PM detained for own safety

Sudan’s ruling general suggested Tuesday that some members of the government he dissolved in a coup could face trial but said that the deposed prime minister was being held for his own safety and would likely be released soon.

A day after the military seized power in a move widely denounced by the international community, pro-democracy protesters took to the streets again, blocking roads in the capital with makeshift barricades and burning tires.

The takeover came after weeks of mounting tensions between military and civilian leaders over the course and the pace of Sudan’s transition to democracy. It threated to derail that process, which has progressed in fits and starts since the overthrow of longtime autocrat Omar al-Bashir in a popular uprising two years ago.

The United Nations Security Council was to discuss the situation in Sudan, a nation in Africa linked by language and culture to the Arab world, at a closed-door meeting later in the day.

In his second public appearance since seizing power, Gen. Abdel-Fattah Burhan said Tuesday that the military was forced to step in to resolve a growing political crisis that he alleged could have led to civil war.

“The whole country was deadlocked due to political rivalries,” he told a televised news conference. “The experience during the past two years has proven that the participation of political forces in the transitional period is flawed and stirs up strife.”

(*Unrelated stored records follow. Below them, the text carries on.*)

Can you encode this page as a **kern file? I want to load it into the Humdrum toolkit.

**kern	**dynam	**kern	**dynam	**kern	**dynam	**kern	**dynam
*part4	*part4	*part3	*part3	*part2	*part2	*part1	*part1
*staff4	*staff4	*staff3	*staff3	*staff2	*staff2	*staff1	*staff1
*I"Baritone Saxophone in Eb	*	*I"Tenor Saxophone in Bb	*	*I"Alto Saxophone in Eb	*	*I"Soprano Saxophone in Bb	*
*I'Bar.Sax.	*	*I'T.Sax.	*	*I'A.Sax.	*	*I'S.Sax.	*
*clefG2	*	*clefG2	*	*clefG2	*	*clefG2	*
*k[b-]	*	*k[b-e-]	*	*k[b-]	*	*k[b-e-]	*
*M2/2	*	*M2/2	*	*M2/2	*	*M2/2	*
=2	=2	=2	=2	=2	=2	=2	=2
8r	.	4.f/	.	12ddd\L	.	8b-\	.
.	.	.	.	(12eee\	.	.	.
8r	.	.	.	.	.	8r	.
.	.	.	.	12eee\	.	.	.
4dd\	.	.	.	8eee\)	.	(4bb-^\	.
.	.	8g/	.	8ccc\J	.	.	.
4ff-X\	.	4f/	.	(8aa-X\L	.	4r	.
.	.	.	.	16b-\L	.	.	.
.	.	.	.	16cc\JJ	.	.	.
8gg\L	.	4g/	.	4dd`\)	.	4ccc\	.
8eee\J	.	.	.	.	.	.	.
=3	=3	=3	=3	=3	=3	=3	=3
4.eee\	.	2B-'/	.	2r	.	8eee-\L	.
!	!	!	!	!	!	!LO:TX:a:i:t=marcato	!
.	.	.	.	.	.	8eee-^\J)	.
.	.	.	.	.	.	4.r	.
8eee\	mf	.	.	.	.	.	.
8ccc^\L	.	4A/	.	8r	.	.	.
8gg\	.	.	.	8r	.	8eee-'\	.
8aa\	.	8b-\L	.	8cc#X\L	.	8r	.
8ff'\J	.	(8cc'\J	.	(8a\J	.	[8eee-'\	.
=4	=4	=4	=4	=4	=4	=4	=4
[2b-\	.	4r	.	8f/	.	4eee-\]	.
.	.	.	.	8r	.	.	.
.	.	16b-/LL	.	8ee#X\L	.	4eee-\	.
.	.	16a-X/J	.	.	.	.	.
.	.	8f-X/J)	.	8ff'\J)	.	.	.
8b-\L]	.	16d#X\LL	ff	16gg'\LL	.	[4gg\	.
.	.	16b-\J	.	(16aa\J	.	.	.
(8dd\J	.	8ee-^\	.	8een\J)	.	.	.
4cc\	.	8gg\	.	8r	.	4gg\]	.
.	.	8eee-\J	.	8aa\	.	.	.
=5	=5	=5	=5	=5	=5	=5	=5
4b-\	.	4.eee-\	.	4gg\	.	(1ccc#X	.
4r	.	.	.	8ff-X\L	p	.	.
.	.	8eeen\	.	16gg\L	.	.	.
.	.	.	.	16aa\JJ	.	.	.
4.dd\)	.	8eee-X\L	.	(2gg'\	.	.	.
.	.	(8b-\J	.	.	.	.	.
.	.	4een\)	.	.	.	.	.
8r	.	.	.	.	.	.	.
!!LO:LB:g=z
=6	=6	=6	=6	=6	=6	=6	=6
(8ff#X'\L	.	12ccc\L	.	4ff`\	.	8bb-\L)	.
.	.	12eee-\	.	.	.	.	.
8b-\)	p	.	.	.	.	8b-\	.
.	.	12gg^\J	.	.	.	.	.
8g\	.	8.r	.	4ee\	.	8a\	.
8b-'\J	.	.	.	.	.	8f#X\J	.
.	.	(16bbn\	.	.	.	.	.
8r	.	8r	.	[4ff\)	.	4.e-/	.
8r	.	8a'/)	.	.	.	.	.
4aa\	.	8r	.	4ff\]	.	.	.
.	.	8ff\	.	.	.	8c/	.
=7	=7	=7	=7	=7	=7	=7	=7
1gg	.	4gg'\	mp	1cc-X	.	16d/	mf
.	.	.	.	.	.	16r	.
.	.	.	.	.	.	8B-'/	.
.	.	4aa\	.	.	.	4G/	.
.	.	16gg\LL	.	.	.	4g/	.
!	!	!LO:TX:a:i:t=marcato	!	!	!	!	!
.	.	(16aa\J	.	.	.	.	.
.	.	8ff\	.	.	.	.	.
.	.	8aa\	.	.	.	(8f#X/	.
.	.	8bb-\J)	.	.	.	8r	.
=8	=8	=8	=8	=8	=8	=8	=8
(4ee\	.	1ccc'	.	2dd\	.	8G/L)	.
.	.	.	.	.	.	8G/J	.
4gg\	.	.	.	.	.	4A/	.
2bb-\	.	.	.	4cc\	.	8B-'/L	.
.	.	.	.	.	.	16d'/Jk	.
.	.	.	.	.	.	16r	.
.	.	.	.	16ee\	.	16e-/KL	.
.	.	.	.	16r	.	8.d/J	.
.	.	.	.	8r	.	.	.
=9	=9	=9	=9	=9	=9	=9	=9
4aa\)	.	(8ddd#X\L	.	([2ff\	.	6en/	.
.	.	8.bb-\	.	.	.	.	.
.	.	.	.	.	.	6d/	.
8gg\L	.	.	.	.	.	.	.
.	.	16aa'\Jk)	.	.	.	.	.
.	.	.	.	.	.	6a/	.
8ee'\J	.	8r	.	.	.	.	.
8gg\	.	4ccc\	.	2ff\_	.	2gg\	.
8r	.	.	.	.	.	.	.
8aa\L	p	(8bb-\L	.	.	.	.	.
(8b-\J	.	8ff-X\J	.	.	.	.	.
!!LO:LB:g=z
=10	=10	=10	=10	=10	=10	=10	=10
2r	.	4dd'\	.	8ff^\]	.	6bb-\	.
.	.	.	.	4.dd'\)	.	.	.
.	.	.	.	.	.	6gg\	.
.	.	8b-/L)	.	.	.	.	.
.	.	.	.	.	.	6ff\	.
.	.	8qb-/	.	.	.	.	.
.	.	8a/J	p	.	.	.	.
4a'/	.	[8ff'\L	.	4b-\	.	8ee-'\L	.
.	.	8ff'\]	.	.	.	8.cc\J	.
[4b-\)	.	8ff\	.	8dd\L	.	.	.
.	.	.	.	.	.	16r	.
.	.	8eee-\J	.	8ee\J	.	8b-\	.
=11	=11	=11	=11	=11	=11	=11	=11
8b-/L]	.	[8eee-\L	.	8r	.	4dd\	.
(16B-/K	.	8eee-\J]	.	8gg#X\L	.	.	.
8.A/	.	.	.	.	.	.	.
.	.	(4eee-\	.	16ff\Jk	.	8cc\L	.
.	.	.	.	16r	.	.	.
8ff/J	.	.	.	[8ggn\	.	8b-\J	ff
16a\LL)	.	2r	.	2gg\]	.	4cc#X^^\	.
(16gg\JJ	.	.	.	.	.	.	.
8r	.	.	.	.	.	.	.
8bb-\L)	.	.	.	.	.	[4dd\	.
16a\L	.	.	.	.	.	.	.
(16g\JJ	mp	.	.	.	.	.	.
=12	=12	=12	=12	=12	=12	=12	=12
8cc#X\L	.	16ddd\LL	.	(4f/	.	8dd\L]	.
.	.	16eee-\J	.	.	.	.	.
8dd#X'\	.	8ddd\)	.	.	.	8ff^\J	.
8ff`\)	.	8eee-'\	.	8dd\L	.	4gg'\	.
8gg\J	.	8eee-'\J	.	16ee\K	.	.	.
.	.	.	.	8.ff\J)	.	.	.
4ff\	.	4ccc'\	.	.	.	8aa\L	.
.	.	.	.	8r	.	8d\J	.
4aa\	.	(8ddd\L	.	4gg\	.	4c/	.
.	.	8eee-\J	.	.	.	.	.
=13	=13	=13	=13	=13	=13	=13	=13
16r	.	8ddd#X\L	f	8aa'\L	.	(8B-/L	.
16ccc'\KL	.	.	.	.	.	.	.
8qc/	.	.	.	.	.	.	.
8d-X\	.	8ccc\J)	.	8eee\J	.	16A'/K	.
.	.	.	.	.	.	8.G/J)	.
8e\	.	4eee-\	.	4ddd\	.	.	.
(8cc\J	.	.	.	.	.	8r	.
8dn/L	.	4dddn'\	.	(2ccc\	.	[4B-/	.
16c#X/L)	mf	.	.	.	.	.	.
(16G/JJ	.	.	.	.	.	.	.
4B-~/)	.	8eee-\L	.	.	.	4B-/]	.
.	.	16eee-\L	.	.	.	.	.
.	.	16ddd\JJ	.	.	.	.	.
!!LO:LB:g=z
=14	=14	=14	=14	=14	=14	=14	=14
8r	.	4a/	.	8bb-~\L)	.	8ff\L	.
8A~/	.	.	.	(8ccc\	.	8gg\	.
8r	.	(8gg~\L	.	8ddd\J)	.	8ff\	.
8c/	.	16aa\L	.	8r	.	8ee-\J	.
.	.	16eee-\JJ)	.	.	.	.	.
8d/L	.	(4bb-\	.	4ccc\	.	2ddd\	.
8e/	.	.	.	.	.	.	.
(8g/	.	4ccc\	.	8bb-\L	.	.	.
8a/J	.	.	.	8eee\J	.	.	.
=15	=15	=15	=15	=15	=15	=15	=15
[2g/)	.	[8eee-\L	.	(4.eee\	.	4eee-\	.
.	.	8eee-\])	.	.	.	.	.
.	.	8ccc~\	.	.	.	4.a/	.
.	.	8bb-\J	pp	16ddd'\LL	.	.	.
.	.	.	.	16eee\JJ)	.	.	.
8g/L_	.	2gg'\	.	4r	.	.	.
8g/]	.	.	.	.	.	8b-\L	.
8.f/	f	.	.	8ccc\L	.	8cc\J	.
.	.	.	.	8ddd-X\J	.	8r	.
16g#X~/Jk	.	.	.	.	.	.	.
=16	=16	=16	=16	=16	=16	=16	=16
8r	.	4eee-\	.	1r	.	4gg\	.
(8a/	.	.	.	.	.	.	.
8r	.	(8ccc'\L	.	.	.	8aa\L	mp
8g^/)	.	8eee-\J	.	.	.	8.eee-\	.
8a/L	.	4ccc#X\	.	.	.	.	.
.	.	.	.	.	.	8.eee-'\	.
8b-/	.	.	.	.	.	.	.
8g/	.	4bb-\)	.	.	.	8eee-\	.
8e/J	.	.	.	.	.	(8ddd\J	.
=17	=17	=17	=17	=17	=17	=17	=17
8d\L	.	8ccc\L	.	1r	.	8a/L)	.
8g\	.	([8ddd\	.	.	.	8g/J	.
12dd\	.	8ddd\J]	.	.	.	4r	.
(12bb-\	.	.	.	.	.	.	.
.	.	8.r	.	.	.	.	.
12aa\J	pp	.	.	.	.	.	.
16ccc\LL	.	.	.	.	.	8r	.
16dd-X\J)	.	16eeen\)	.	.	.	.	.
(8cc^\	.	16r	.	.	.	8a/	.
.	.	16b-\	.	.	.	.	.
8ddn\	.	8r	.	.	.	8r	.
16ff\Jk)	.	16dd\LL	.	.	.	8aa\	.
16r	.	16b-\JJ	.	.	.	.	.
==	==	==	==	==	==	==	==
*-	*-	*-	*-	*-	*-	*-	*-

Of the slew of senior government officials detained in Monday's coup, some tried to incite a rebellion within the armed forces, Burhan alleged, saying they would face trial. Others who are found “innocent” would be freed, he said.

Prime Minister Abdalla Hamdok was being held at Burhan's home, the general said, and was in good health. He added that the politician would be released “today or tomorrow.”

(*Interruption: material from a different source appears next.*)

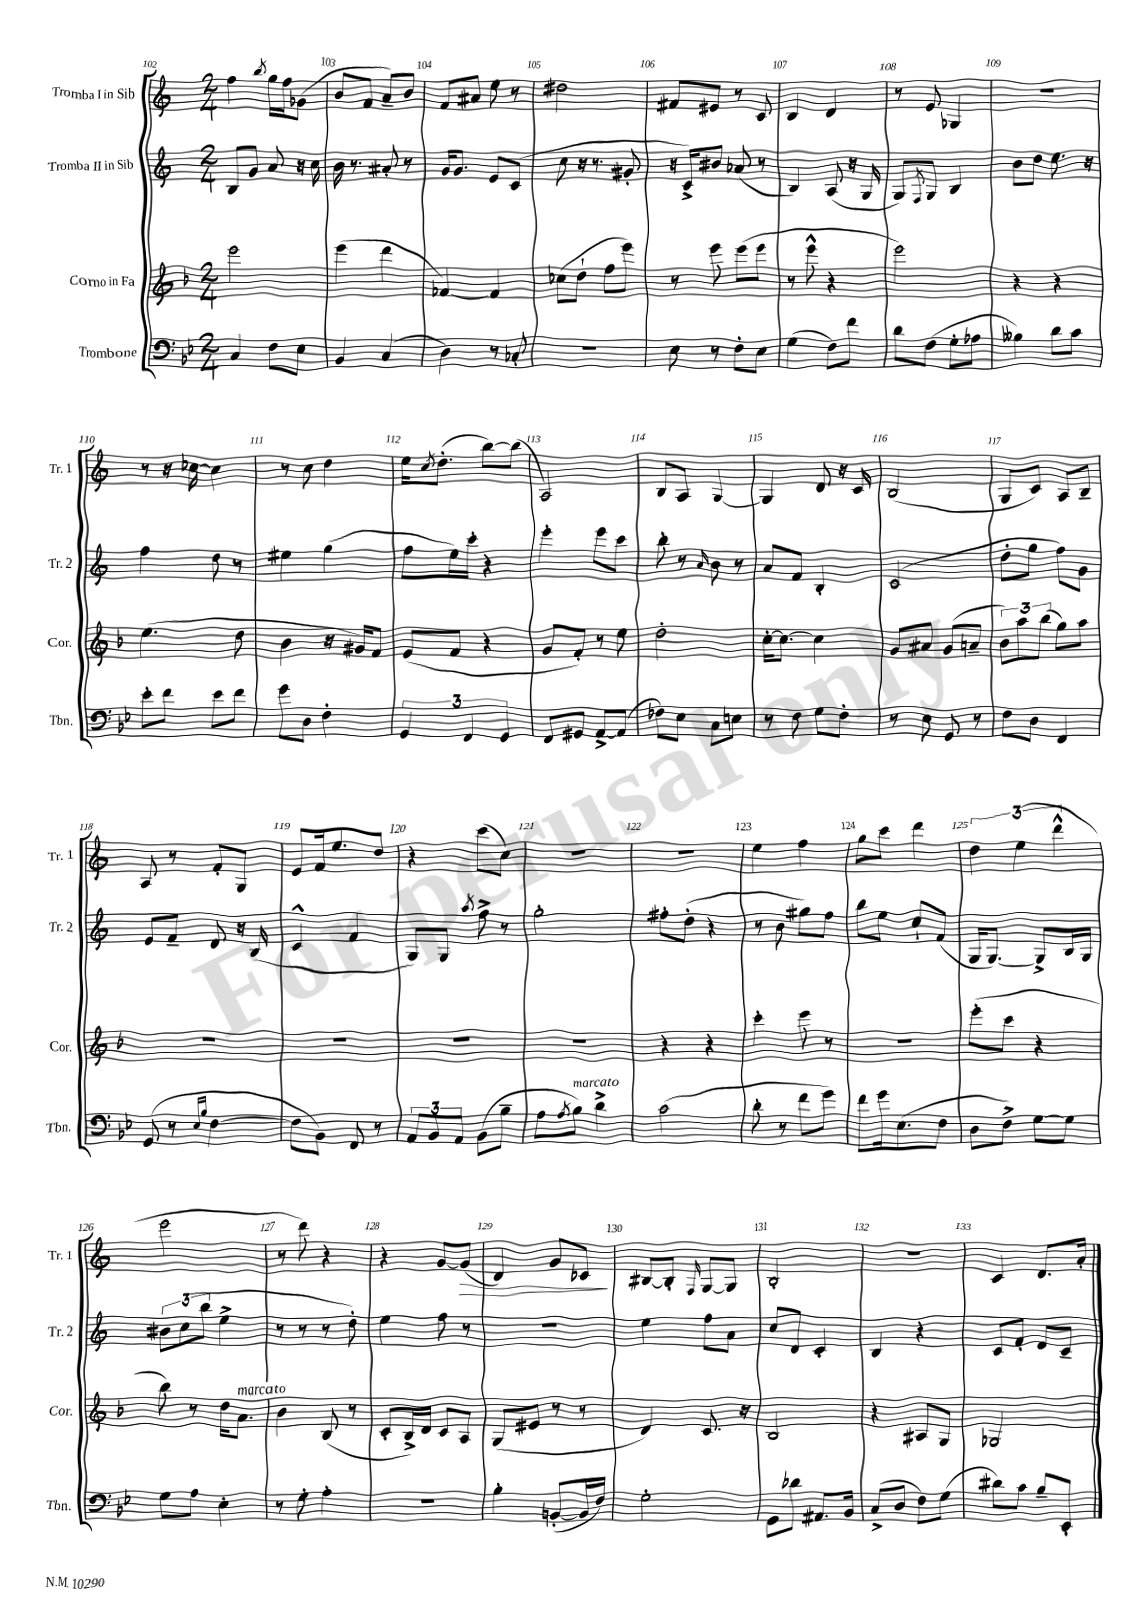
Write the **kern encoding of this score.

But shortly after Burhan spoke, Hamdok’s office issued a statement, voicing concerns about the safety of the premier and other detained officials. It did not say where the politician was being held.

The statement accused the military leaders of acting in concert with Islamists, who have argued for a military government, and other politicians linked to al-Bashir’s National Congress Party, which was dissolved in 2019.

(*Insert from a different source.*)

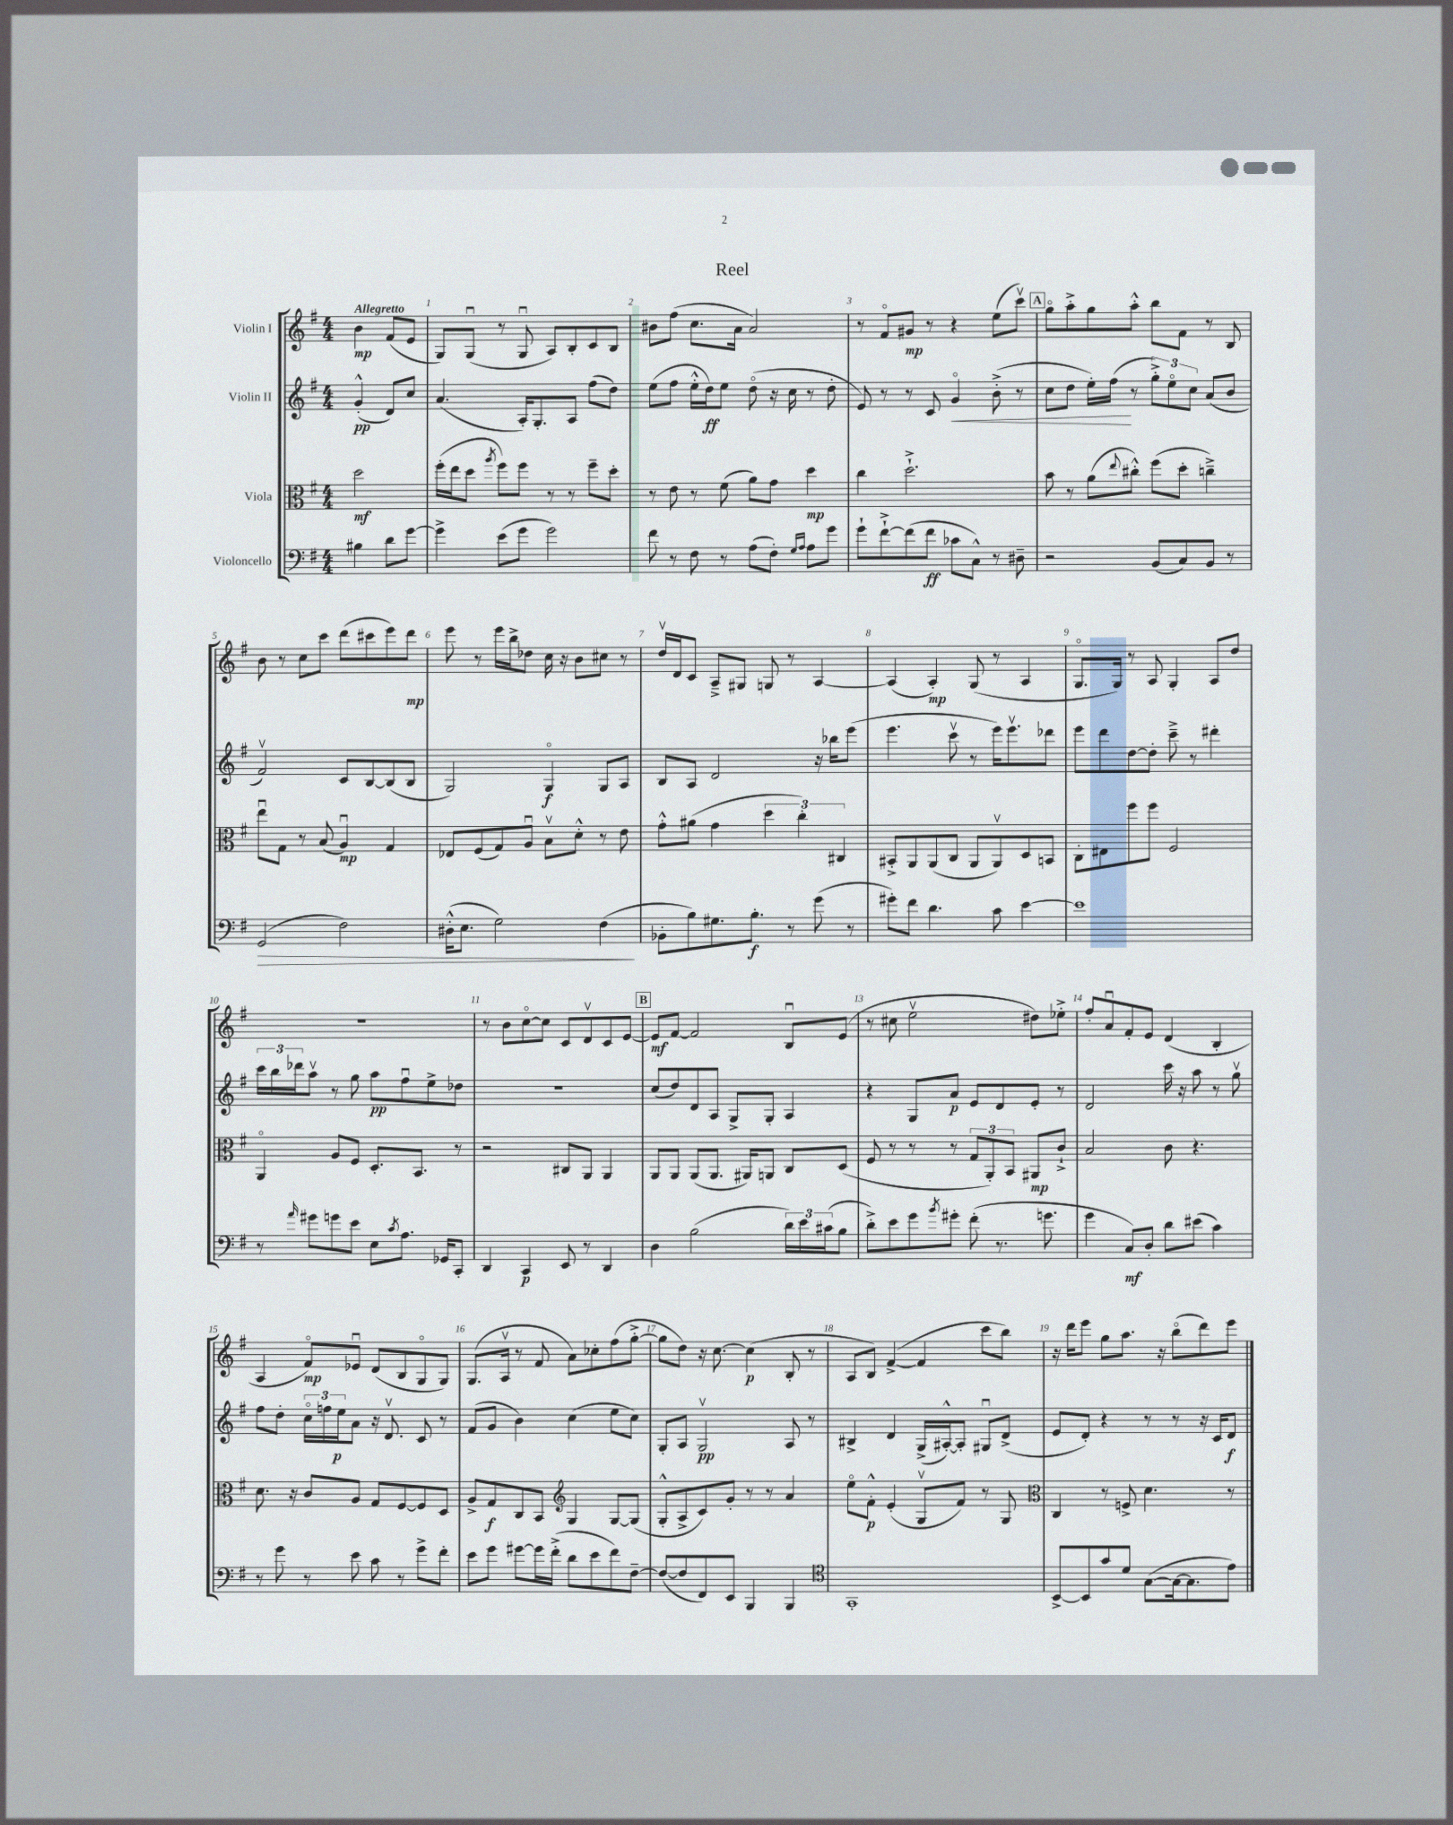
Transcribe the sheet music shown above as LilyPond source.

Western governments and the U.N. have condemned the coup and called for the release of Hamdok and other senior officials. U.S. President Joe Biden’s administration announced the suspension of $700 million in emergency assistance to Sudan.

Mariam al-Mahdi, the foreign minister in the government that the military dissolved, was defiant Tuesday, declaring that she and other members of Hamdok's administration remained the legitimate authority in Sudan.

“We are still in our positions. We reject such coup and such unconstitutional measures,” she told The Associated Press over the phone from her home in Khartoum. “We will continue our peaceful disobedience and resistance.”

Sudan’s Ministry of Culture and Information, which remains loyal to the deposed government, said in a Facebook post Tuesday that three of the country’s ambassadors abroad have defected.

Al-Mahdi, meanwhile, spoke to the wife of one of the officials detained, Minister of Cabinet Affairs Khalid Omar, and said he was humiliated and mistreated during his arrest.

“They (military forces) took Khalid barefoot, wearing only his nightclothes,” she said.

Hours after the arrests, Sudanese flooded the streets of the capital, Khartoum, and other cities in protest. At least four people were killed and over 80 wounded when security forces opened fire on protesters, according to the Sudan Doctors’ Committee.